The feature also enables `StataTimestamp::to_naive_date_time`, which converts the file-header timestamp directly to a `NaiveDateTime`.
### `tokio` — async I/O
Disabled by default. Enable it for async reading and writing with [tokio](https://docs.rs/tokio).
```toml
[dependencies]
dta = { version = "0.6", features = ["tokio"] }
tokio = { version = "1", features = ["fs", "io-util", "rt", "macros"] }
```
This unlocks async terminals on every options builder:
- **DTA**: `DtaReader::from_tokio_*` returns an `AsyncHeaderReader` that mirrors the sync chain with `.await` at each step; `DtaWriter::from_tokio_*` returns an `AsyncHeaderWriter`. The async writer requires `AsyncWrite + AsyncSeek + Unpin` so that the XML `<map>` and header placeholders can still be patched in place.
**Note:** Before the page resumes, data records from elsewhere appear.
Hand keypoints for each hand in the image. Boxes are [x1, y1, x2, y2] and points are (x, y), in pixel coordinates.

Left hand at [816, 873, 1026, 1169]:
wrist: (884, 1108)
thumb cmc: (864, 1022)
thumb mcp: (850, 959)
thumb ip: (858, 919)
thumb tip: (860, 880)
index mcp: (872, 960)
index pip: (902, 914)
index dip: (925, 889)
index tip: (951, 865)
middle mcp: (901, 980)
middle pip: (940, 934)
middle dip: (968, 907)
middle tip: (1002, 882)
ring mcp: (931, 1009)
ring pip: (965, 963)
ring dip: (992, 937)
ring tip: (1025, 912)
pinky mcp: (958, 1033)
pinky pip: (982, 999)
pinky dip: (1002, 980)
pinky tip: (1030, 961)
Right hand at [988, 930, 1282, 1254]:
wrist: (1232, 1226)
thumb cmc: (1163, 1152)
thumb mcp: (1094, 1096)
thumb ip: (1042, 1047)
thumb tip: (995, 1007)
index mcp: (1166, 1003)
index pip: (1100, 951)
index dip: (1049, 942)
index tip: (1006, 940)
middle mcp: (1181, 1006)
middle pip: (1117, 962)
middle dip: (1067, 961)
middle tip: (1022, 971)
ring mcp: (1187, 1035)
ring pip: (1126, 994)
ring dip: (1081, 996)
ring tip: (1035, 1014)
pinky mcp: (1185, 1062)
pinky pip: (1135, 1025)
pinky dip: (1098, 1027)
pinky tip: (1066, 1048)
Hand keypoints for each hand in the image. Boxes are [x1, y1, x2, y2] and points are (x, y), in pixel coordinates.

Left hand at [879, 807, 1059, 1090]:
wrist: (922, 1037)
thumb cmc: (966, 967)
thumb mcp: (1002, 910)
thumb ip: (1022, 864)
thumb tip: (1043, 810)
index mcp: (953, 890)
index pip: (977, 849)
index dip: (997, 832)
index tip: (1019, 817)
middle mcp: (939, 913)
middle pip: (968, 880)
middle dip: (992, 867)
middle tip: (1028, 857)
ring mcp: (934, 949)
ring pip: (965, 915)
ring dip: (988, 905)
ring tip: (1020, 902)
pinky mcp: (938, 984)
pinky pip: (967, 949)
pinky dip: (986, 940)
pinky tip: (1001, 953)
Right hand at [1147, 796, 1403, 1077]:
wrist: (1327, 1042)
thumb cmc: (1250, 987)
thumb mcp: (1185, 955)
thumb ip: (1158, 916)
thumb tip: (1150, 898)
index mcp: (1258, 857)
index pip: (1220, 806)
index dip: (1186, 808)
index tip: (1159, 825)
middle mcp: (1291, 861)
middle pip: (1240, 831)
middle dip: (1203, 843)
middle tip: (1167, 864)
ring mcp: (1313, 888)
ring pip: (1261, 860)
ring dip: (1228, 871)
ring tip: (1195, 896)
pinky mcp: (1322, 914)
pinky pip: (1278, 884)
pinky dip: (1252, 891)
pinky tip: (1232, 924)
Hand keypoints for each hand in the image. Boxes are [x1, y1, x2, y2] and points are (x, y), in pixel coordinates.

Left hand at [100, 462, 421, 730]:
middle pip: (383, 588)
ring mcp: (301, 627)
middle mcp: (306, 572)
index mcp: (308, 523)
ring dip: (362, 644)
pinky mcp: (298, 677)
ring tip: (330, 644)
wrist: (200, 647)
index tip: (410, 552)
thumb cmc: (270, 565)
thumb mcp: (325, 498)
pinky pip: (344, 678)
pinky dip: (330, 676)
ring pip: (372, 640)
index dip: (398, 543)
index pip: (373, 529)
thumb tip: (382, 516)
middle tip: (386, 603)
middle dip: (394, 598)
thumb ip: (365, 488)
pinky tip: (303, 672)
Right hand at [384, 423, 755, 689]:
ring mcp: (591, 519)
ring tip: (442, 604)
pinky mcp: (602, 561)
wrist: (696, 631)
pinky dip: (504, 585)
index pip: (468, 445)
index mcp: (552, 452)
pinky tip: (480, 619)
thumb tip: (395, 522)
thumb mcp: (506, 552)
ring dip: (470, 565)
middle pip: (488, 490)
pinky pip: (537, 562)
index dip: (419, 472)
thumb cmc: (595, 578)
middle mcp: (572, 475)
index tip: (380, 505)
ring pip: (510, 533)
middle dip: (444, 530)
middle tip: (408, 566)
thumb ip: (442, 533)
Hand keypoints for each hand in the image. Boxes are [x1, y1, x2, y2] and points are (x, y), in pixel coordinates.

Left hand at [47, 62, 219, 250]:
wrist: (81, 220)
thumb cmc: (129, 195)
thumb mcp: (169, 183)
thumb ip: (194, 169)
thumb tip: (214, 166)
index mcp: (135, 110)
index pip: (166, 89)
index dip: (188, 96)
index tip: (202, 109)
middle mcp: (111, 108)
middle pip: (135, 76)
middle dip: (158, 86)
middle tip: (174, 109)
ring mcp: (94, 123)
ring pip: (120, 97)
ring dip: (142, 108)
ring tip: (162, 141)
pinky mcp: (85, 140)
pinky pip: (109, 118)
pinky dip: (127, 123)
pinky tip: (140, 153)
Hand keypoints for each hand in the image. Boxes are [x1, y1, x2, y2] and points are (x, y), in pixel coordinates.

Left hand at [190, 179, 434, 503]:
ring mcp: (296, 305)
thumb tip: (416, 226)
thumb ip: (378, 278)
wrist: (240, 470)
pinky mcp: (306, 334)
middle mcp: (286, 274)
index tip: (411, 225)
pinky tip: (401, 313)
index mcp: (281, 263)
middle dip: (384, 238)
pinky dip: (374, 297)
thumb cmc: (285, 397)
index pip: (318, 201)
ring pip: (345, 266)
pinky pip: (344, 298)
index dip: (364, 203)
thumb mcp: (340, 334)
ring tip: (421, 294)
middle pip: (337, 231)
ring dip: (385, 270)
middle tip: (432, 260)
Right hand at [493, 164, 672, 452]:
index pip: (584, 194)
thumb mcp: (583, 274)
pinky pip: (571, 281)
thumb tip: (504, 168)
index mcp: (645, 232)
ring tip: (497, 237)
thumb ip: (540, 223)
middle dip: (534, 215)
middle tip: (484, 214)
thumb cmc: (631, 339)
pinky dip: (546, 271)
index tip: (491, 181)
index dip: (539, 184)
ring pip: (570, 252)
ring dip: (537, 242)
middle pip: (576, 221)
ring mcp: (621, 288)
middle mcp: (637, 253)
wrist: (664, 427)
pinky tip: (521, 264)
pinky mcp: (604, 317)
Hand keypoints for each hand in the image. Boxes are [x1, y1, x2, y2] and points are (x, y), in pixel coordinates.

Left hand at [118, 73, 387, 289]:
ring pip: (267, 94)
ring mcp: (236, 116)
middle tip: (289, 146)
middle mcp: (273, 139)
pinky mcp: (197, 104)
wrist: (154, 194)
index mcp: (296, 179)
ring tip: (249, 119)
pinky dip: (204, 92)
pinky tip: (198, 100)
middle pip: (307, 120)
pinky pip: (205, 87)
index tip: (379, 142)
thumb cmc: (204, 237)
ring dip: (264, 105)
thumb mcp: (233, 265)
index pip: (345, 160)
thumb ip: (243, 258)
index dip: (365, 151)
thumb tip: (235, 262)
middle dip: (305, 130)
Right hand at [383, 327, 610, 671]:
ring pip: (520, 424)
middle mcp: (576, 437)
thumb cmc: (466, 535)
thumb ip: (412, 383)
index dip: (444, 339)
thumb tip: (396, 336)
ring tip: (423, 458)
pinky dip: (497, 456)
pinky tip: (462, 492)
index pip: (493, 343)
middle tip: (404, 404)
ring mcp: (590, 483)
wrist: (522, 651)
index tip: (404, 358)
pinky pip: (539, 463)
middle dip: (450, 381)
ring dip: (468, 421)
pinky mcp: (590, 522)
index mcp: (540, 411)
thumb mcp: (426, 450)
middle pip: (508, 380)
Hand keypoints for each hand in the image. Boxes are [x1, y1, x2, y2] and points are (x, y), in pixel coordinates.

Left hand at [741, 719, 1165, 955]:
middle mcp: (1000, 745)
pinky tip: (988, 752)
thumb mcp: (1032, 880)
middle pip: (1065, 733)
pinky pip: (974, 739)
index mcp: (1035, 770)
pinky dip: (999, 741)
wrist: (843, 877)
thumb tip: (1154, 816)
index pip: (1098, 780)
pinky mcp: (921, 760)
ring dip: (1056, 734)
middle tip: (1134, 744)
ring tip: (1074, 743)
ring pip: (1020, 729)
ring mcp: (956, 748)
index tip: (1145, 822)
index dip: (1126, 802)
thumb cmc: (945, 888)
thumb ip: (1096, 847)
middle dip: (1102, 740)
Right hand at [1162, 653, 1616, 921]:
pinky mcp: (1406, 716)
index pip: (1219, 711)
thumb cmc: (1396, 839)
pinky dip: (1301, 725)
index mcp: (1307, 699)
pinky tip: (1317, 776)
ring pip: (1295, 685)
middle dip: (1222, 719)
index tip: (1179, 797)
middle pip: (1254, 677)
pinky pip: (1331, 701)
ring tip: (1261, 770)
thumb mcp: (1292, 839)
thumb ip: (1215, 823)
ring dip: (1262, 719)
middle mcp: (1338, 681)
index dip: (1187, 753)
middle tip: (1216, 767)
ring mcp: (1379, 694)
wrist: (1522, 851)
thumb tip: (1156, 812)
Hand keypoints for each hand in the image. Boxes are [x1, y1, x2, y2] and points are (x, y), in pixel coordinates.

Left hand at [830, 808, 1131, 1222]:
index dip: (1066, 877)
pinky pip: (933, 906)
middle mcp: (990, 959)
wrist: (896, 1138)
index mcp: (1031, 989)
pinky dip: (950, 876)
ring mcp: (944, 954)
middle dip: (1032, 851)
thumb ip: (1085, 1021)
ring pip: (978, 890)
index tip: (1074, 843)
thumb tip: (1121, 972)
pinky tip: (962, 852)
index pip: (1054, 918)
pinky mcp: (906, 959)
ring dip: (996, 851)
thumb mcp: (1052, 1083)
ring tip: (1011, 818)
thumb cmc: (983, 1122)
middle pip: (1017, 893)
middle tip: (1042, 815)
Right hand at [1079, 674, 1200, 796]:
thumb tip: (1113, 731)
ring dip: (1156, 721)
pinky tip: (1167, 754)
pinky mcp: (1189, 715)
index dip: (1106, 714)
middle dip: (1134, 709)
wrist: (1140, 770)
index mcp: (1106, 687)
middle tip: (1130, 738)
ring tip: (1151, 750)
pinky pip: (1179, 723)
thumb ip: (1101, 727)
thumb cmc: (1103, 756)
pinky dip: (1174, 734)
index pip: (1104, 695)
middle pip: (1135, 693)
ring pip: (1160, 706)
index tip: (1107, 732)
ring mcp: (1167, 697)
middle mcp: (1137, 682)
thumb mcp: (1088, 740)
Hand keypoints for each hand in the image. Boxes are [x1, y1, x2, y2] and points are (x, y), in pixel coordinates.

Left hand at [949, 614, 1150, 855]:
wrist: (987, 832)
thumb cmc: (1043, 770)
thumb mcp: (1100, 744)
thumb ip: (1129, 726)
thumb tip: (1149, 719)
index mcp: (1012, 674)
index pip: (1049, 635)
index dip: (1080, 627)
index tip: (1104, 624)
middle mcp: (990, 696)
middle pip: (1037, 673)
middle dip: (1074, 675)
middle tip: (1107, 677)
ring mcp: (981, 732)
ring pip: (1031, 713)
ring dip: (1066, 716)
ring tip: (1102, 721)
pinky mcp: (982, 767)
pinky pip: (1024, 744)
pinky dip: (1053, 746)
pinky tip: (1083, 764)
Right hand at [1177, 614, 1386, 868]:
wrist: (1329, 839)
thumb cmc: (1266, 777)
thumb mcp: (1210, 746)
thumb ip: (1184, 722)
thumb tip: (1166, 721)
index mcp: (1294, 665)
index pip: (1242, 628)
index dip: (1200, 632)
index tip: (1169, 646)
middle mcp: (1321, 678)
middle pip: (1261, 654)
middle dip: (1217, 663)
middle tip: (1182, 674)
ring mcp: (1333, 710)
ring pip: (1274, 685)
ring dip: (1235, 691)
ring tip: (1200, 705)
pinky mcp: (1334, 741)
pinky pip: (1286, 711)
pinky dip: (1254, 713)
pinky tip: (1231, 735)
- **DCT**: `DctSource::options().from_tokio_*` returns a `DctSource<R>`; `DctReader::options(schema).from_tokio_*` returns an `AsyncDctReader<R>` whose `read_record` / `read_lazy_record` methods are `.await`ed.
```rust
let mut reader = DctReader::options(schema).from_tokio_path(path).await?;
while let Some(record) = reader.read_record().await? {
// ...
}
```
The sync and async DCT paths share the same pure parsing state — only the I/O loop differs.
```rust
use dta::stata::dta::dta_reader::DtaReader;
use dta::stata::dta::dta_error::Result;
async fn read_async(path: &str) -> Result<()> {
let mut characteristic_reader = DtaReader::new()
.from_tokio_path(path)
.await?
.read_header()
.await?
.read_schema()
.await?;
characteristic_reader.skip_to_end().await?;
let mut record_reader = characteristic_reader.into_record_reader().await?;
while let Some(_record) = record_reader.read_record().await? {
// ...
}
Ok(())
}
```
### Character encoding
[encoding_rs](https://docs.rs/encoding_rs) is a hard dependency, not a feature flag. The reader and writer pick an encoding from the release number by default: Windows-1252 for pre-118 files and UTF-8 for 118+. If you need to override that — for example, reading a pre-118 file produced by a locale that wasn't Windows-1252 — pass an explicit encoding:
```rust
use dta::stata::dta::dta_reader::DtaReader;
let reader = DtaReader::new()
.encoding(encoding_rs::SHIFT_JIS)
.from_path("legacy.dta")?;
```
## Benchmarks
The project ships [Criterion](https://docs.rs/criterion) benchmarks that exercise sync and async read/write throughput against a synthetic panel-style file:
```sh
# Sync benchmarks only (no optional features)
cargo bench
# Include the async (tokio) benchmarks
cargo bench --all-features
```
Results are saved to `target/criterion/` with HTML reports. To run a single benchmark by name:
```sh
cargo bench --all-features -- read_from_cursor
```
The first run generates `benches/data/bench_large.dta` (~100K rows) and caches it for subsequent runs.
## Profiling
The repository includes a profiling workflow built on [samply](https://github.com/mstange/samply). One-time setup:
```sh
# Install samply (Linux / macOS / Windows)
cargo install --locked samply
# On Linux, samply needs perf_event_open access:
Then run the profiling script:
```sh
# Default: 1M records, top 10 functions
./profile.sh
# Customize record count and report depth
./profile.sh --records 500000 --top 20
```
On Windows, use `.\profile.ps1` with the same options (`-Records`, `-Top`). samply uses ETW on Windows, so the script must run from an elevated PowerShell window.
The script builds optimized binaries with debug symbols, records separate samply profiles for the sync write, sync read, async write, and async read phases, and prints a table of the hottest functions from this crate by inclusive and self time.
## About
This is a passion project that I maintain on my own time. I care deeply about its quality and want it to be genuinely useful, but I also want to keep it fun and sustainable. To that end:
- **Bug reports** are always welcome. Please file issues for anything that isn't working correctly.
- **Feature requests** are best expressed as pull requests. I'm much more likely to engage with a well-crafted PR than a request for new work.
- **Timelines** are my own. I'll get to things when I can, and I may close issues or PRs that don't align with the project's direction – nothing personal.
If you find this library valuable, the best way to support it is to contribute or share it with others.